Model2Vec distillation
Sentence transformer inference
Training
Post-training regularization

These four steps take a bit longer than the previous distillation framework. If you are looking for a quick way to get a model2vec model, distillation is still your best bet. If you are looking for maximum performance, read on!

1. Distillation

We start from a distilled model. In our case, we are using the M2V_base_output model as our starting point.

2. Sentence transformer inference

We then go back to the original big sentence transformer, and use that transformer to create ~1M embeddings on an in-domain corpus, which for us is C4. We then throw away the sentence transformer, never to see it again. Forget it existed.

3. Training

So, we now have a base model, and 1M texts and 1M vector representations of those texts. We then train the base model to minimize the cosine distance between the representations it produces and the representations we produced before. In doing so, our model learns to better mimic representations made by a large model. We also add a super heavy regularization term to the produced embeddings.

During training, we apply a few standard methods to improve performance, such as reducing the learning rate on plateau, and early stopping.

4. Post-training re-regularization

Finally, after training, we re-regularize our models by performing PCA, and by manually re-weighting individual tokens.

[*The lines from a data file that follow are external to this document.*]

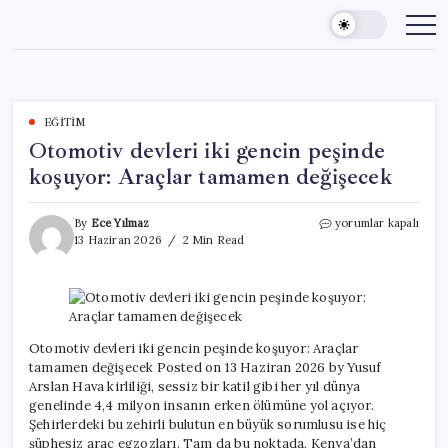
Skip
to
content
EĞITIM
Otomotiv devleri iki gencin peşinde
koşuyor: Araçlar tamamen değişecek
Otomotiv
By
Ece Yılmaz
yorumlar kapalı
devleri
13 Haziran 2026
2 Min Read
iki
gencin
peşinde
koşuyor:
Araçlar
tamamen
Otomotiv devleri iki gencin peşinde koşuyor: Araçlar
değişecek
tamamen değişecek Posted on 13 Haziran 2026 by Yusuf
için
Arslan Hava kirliliği, sessiz bir katil gibi her yıl dünya
genelinde 4,4 milyon insanın erken ölümüne yol açıyor.
Şehirlerdeki bu zehirli bulutun en büyük sorumlusu ise hiç
şüphesiz araç egzozları. Tam da bu noktada, Kenya’dan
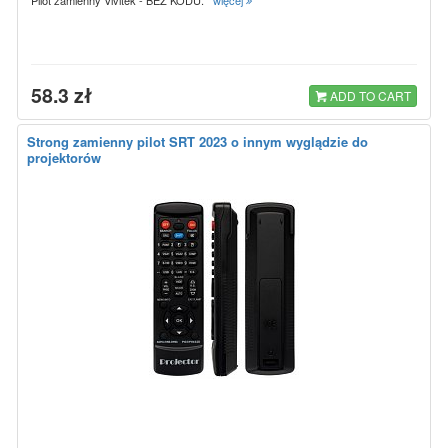
58.3 zł
ADD TO CART
Strong zamienny pilot SRT 2023 o innym wyglądzie do
projektorów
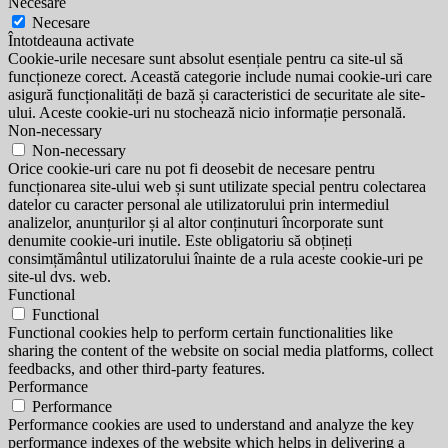
Necesare
Necesare
Întotdeauna activate
Cookie-urile necesare sunt absolut esențiale pentru ca site-ul să
funcționeze corect. Această categorie include numai cookie-uri care
asigură funcționalități de bază și caracteristici de securitate ale site-
ului. Aceste cookie-uri nu stochează nicio informație personală.
Non-necessary
Non-necessary
Orice cookie-uri care nu pot fi deosebit de necesare pentru
funcționarea site-ului web și sunt utilizate special pentru colectarea
datelor cu caracter personal ale utilizatorului prin intermediul
analizelor, anunțurilor și al altor conținuturi încorporate sunt
denumite cookie-uri inutile. Este obligatoriu să obțineți
consimțământul utilizatorului înainte de a rula aceste cookie-uri pe
site-ul dvs. web.
Functional
Functional
Functional cookies help to perform certain functionalities like
sharing the content of the website on social media platforms, collect
feedbacks, and other third-party features.
Performance
Performance
Performance cookies are used to understand and analyze the key
performance indexes of the website which helps in delivering a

Of note here is the manual re-weighting, which is very similar to the Zipf weighting we use, but now relies on external data. Before, we assumed that all tokens were in rank order, and simply weighted them as follows:

w = log(1 / rank)

This works really well, as shown in our original blog post. Using actual frequencies, however, works even better. We use the same 1M documents on which we trained, and collect token probabilities for all tokens in our vocabulary. We then reweight using the following formula from the SIF paper:

w = 1e-3 / (1e-3 + proba)

where proba is the probability of the token in the corpus. While this does mean our new distillation method relies on some data, it is worth it, as we will show below.

Results

Just like in our original experiments, we again evaluate on MTEB, as well as our two additional tasks (PEARL and WordSim). The results are shown in the table below.

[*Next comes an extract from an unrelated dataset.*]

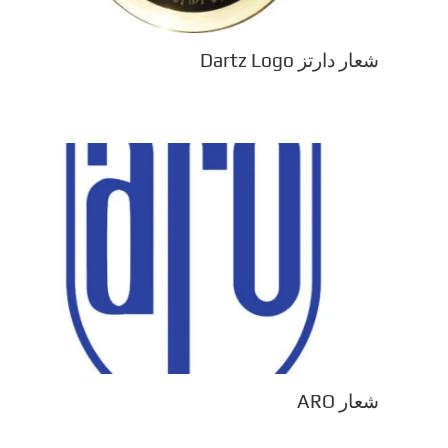
شعار دارتز Dartz Logo
شعار ARO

Model	Avg (All)	Avg (MTEB)	Class	Clust	PairClass	Rank	Ret	STS	Sum	Pearl	WordSim
all-MiniLM-L6-v2	56.08	56.09	62.62	41.94	82.37	58.04	41.95	78.90	30.81	60.83	49.91
potion-base-8M	50.54	50.03	64.44	32.93	76.62	49.73	31.71	73.24	29.28	53.54	50.75
M2V_base_glove_subword	49.06	46.69	61.27	30.03	74.71	49.15	27.16	69.09	30.08	56.82	57.99
potion-base-4M	48.87	48.23	62.19	31.47	75.37	48.75	29.11	72.19	28.89	52.55	49.21
M2V_base_glove	48.58	47.6	61.35	30.52	75.34	48.5	29.26	70.31	31.5	50.28	54.29
M2V_base_output	46.79	45.34	61.25	25.58	74.9	47.63	26.14	68.58	29.2	54.02	49.18
potion-base-2M	45.52	44.77	58.45	27.5	73.72	46.82	24.13	70.14	31.51	50.82	44.72
GloVe_300d	42.84	42.36	57.31	27.66	72.48	43.3	22.78	61.9	28.81	45.65	43.05
BPEmb_50k_300d	39.34	37.78	55.76	23.35	57.86	43.21	17.5	55.1	29.74	47.56	41.28

As can be seen, potion-base-8M is the best model we have released so far (surpassing the 50% average MTEB score mark!), further pushing the limits of what is possible with static word embeddings. Furthermore, the 4M and 2M models still work quite well, with the 2M model outperforming GloVE while being ~55 times smaller.

To show the relationship between the number of sentences per second and the average MTEB score, we plot the average MTEB score against sentences per second. The circle sizes correspond to the number of parameters in the models (larger = more parameters).

SpeedvsAccuracy The average MTEB score plotted against sentences per second. The circle size indicates model size.